### Work task:
Retype, character for character, the line containing "PBX: 860 47 00" along with each line after it through the end of the data, and only those.

### Dataset entries:
* * *
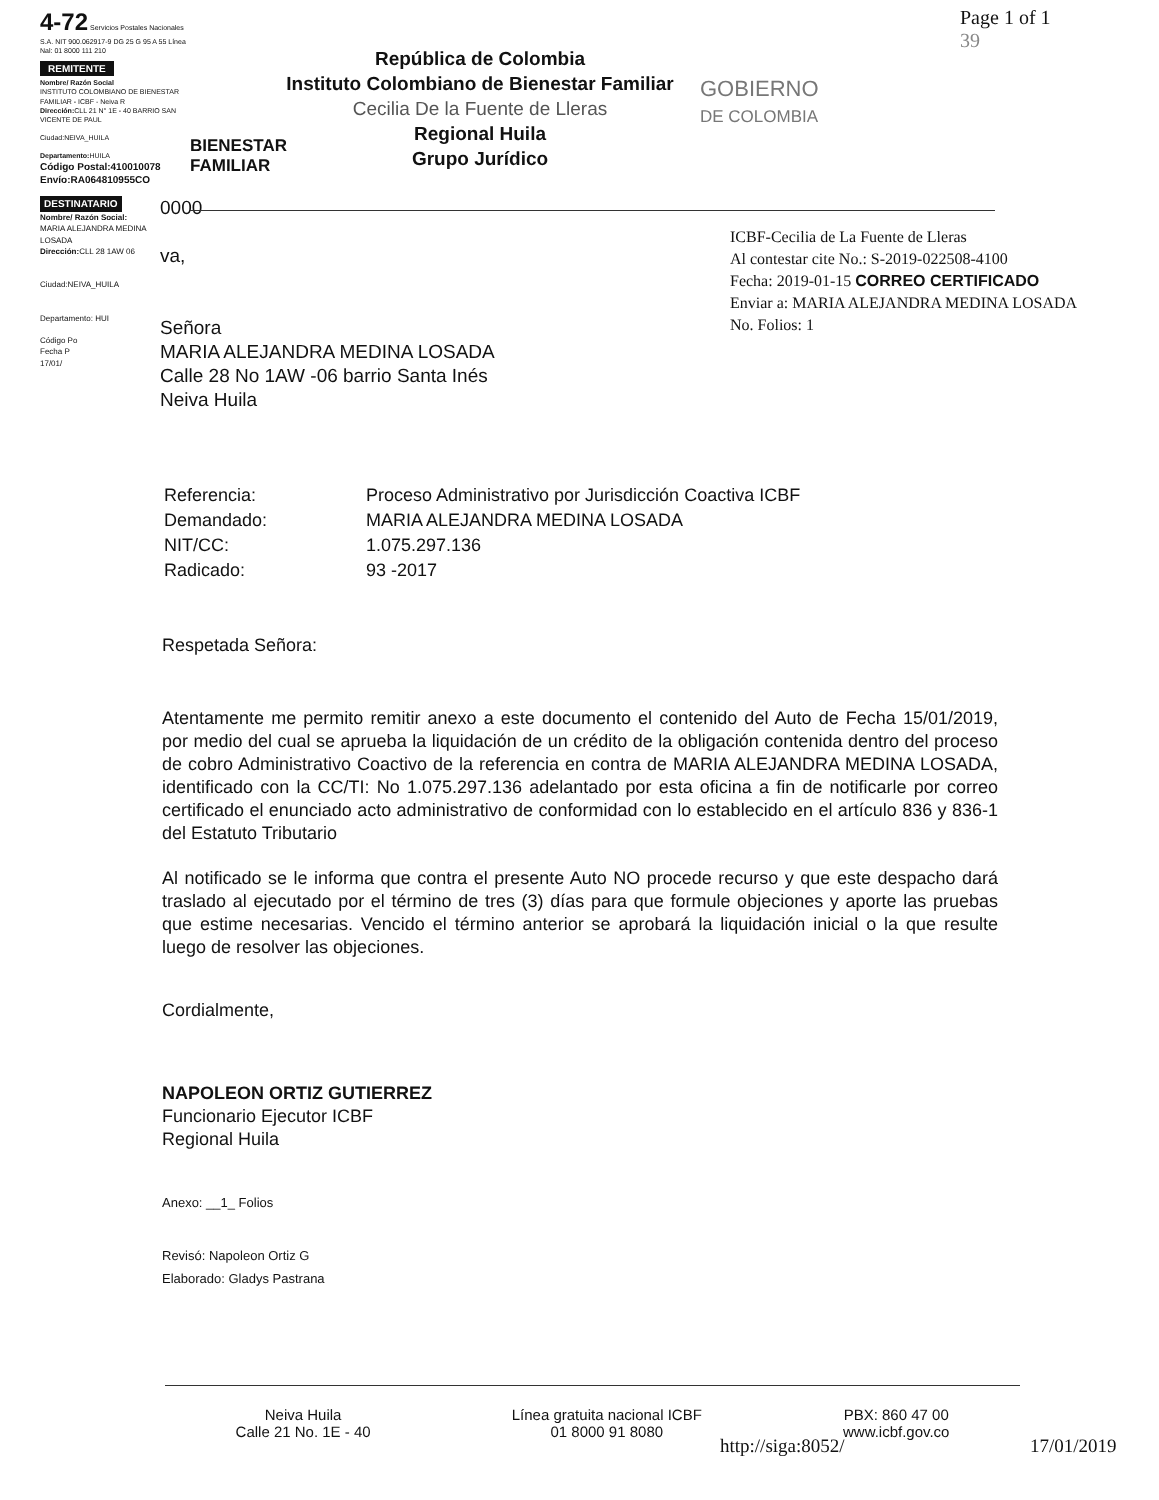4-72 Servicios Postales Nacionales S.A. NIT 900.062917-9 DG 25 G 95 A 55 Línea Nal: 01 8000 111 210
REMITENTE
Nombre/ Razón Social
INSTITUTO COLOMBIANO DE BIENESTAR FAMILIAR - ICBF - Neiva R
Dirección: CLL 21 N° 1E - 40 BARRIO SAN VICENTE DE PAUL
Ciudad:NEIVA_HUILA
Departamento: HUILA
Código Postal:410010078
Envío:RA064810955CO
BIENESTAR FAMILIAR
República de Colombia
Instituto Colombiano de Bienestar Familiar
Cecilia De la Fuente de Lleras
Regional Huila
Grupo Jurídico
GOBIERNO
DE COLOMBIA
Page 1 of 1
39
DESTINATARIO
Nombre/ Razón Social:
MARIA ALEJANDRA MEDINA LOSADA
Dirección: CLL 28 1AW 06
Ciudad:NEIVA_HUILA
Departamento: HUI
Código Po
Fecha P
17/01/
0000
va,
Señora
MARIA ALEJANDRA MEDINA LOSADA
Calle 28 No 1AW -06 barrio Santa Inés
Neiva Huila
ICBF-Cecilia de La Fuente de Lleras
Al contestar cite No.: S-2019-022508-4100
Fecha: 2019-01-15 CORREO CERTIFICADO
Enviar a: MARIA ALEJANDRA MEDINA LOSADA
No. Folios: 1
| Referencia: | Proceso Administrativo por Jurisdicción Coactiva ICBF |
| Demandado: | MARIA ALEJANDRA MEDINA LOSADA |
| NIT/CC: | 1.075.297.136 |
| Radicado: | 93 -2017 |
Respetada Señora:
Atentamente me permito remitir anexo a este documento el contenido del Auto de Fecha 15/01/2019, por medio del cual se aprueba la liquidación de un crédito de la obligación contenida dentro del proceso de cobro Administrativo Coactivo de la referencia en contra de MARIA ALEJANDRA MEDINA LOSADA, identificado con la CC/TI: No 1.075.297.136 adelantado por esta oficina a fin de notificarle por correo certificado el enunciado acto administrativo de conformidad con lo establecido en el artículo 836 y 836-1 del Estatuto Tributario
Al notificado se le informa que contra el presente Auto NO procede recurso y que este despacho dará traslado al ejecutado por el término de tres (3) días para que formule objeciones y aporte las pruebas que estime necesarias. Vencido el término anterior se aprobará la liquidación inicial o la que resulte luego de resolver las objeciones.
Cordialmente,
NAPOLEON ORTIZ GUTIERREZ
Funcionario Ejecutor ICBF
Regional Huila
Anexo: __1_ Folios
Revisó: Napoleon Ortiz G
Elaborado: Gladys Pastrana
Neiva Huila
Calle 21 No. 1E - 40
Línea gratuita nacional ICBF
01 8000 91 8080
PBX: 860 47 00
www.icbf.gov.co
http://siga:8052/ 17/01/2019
* * *
### Exercise solution:
PBX: 860 47 00
www.icbf.gov.co
http://siga:8052/ 17/01/2019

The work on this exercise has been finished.